Salt fingering is a form of double-diffusive instability that emerges when relatively warm, salty water overlies cooler, fresher water. Because heat diffuses more rapidly than salt, small downward displacements of salty surface fluid lose heat faster than salt, become relatively denser, and continue sinking. This process organizes into narrow, vertically aligned convective structures called salt fingers, which substantially alter local vertical exchanges of heat and salt compared with molecular diffusion alone. The instability requires a specific balance of temperature and salinity gradients and is sensitive to background shear and turbulence.

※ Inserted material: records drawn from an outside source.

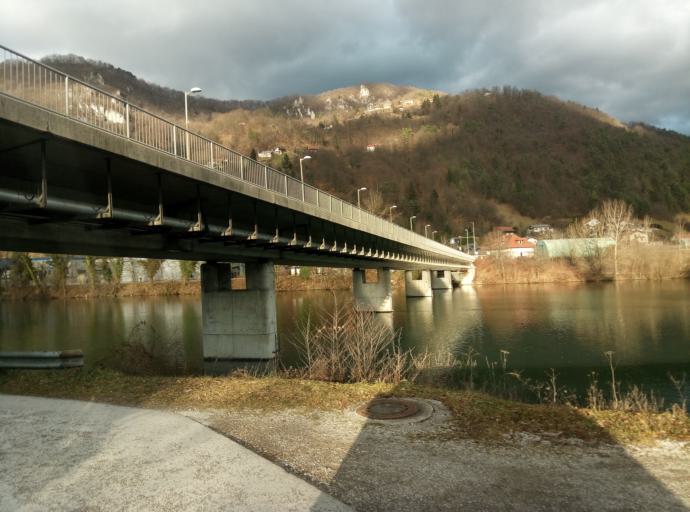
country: SI
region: Radece
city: Radece
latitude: 46.0629
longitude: 15.1890
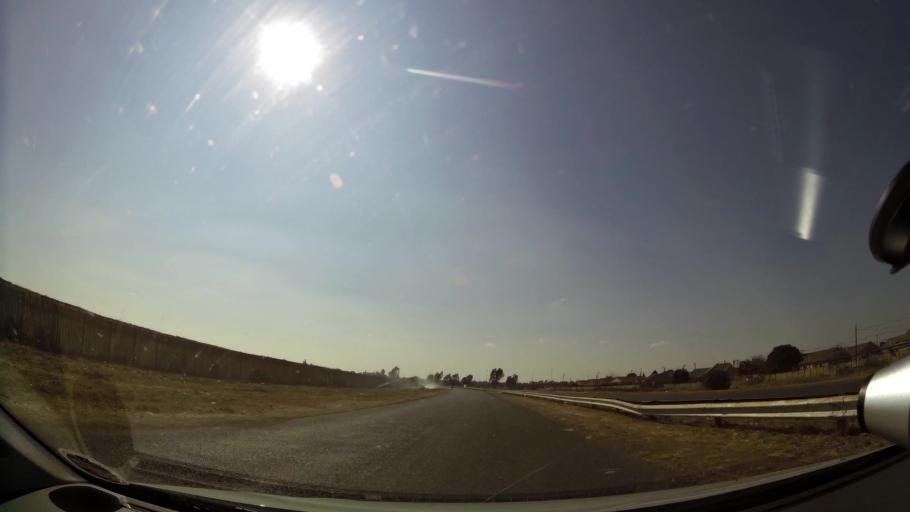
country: ZA
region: Orange Free State
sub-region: Mangaung Metropolitan Municipality
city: Bloemfontein
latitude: -29.1495
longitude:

Mechanism and observational evidence
Salt fingering increases the vertical fluxes of heat and salt by converting a molecular-scale diffusive problem into an advective one. Classic theoretical framing of the instability traces to early work by W. A. Stern and was synthesized in modern oceanographic reviews by Raymond W. Schmitt at Woods Hole Oceanographic Institution, who explains both the instability criterion and the role of the flux ratio linking heat and salt transport. Direct microstructure and tracer observations reported by Michael C. Gregg at Scripps Institution of Oceanography demonstrate that finger-driven fluxes can exceed molecular fluxes by orders of magnitude in suitable regions. Numerical and theoretical studies by Eric Kunze at University of Washington quantify how fingering interacts with shear and internal waves and how that modifies net vertical heat transport.

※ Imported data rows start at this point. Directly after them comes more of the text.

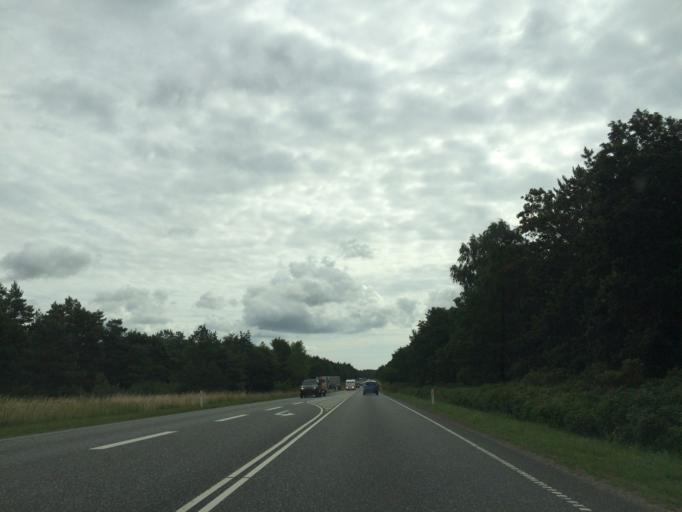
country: DK
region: Central Jutland
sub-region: Syddjurs Kommune
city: Ronde
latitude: 56.2936
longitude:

Relevance, causes, and consequences
Because salt fingering converts diffusive contrasts into small-scale convection, the net effect is an enhanced diapycnal heat flux across density surfaces where conditions permit. This changes local stratification by redistributing heat downward and altering salinity gradients, with consequences for thermohaline structure and water-mass formation. In subtropical oceans and in boundary regions such as where Mediterranean-outflow or evaporative surface waters meet fresher layers, fingering can be an important pathway for vertical mixing. Enhanced heat transport influences sea surface temperature gradients, subsurface heat storage, and therefore regional climate feedbacks. Biologically, modified nutrient transport affects productive layers and can influence fisheries and coastal communities that depend on predictable stratification.

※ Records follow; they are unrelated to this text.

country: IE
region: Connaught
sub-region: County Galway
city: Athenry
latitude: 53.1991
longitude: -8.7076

Modeling and climate projections must therefore represent fingering adequately. Studies combining microstructure observations and high-resolution models led by researchers at institutions such as Scripps Institution of Oceanography and University of Washington show that neglecting double-diffusive processes can bias estimates of ocean heat uptake and local mixing rates. While salt fingering operates at small scales, its integrated effects matter for larger-scale circulation and ecosystem dynamics, making it a key process to include in both regional studies and global climate assessments.